Erect, simple or little branched herbs, with opposite leaves, or the upper rarely alternate, and large, long-peduncled heads of both tubular and radiate, yellow flowers, or rays wanting in some species. Involucre turbinate or campanulate, its bracts in 1 or 2 series, narrow, nearly equal. Receptacle flat, naked, fimbrillate or villous. Ray-flowers pistillate, fertile, the rays spreading, entire, or 2-3-toothed. Disk-flowers perfect, fertile, the corolla 5-lobed, the style with slender branches. Anthers entire or minutely 2-auriculate at the base. Achenes linear, 5-10-ribbed, more or less pubescent. Pappus a single series of rough or barbellate, rigid, slender bristles. [Derivation uncertain, perhaps from Ptarmica.]
About 45 species, natives of the northern hemisphere. Besides the following, many others occur in the western parts of North America. Type species: Arnica montana L.
Basal leaves ovate or oval, sessile; southern.
1. A. acaulis.
Basal leaves oblong, lanceolate, or cordate-ovate, petioled. Basal leaves cordate-ovate.
2. A. cordifolia.
Basal leaves not cordate, tapering to the petiole. Leaves dentate.
Pappus brownish, plumose.
3. A. mollis.
Pappus white, barbellate.
4. A. chionopappa.
Leaves entire or nearly so.
5. A. alpina.
Fig. 4599
Doronicum acaule Walt.
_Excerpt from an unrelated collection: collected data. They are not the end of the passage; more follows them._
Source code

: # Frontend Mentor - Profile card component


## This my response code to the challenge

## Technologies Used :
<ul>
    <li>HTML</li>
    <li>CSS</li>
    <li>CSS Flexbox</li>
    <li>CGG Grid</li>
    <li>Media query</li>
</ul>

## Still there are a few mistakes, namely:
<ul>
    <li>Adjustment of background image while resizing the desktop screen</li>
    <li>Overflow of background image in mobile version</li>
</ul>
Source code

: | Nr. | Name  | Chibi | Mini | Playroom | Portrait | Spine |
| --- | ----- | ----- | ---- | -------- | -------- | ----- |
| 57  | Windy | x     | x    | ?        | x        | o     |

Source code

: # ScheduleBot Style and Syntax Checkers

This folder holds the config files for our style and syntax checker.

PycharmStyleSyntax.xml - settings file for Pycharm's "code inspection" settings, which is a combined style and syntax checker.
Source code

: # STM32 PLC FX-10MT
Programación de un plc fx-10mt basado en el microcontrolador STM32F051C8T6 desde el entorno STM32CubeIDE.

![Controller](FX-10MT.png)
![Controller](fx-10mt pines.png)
Fl. Car. 205. 1788. Arnica Claytoni Pursh, Fl. Am. Sept. 527. 1814. Arnica nudicaulis Nutt. Gen. 2: 164. 1818. Arnica acaulis B.S.P. Prel. Cat. N. Y. 30. 1888.
Glandular-hirsute; stem 1°-3° high, bearing several slender-peduncled heads at the summit. Basal leaves tufted, ovate or oval, obtuse, narrowed to a sessile base, denticulate or entire, 2'-5' long, 1 1/2'-3' wide; stem leaves 1-3 pairs, and some alternate, very small ones above; heads 1'-1 1/2' broad; bracts of the involucre linear-lanceolate, acute or acutish; rays 12-15, commonly 3-toothed at the truncate apex; achenes pubescent when young, glabrous or nearly so when mature.
Fig. 4600
Arnica cordifolia Hook. Fl. Bor. Am. 1: 331. 1833- Villous or pubescent; stem simple or sparingly branched, glandular above, 1°-2° high. Basal and lower leaves ovate to nearly orbicular, obtuse or acute, deeply cordate at the base, dentate, 1-3' long, with slender sometimes margined petioles; stem leaves 1-3 pairs, ovate to oblong, sessile or short-petioled, much smaller; heads 1-8, 2'-3' broad; bracts of the involucre acute or acuminate, villous, 6"-10" long; rays 12-16, toothed at the apex; achenes hirsute-pubescent, or glabrous at the base; pappus barbellate, white.
Lake Superior to North Dakota, Yukon, Montana, New Mexico and California. Recorded from western Nebraska. May-July.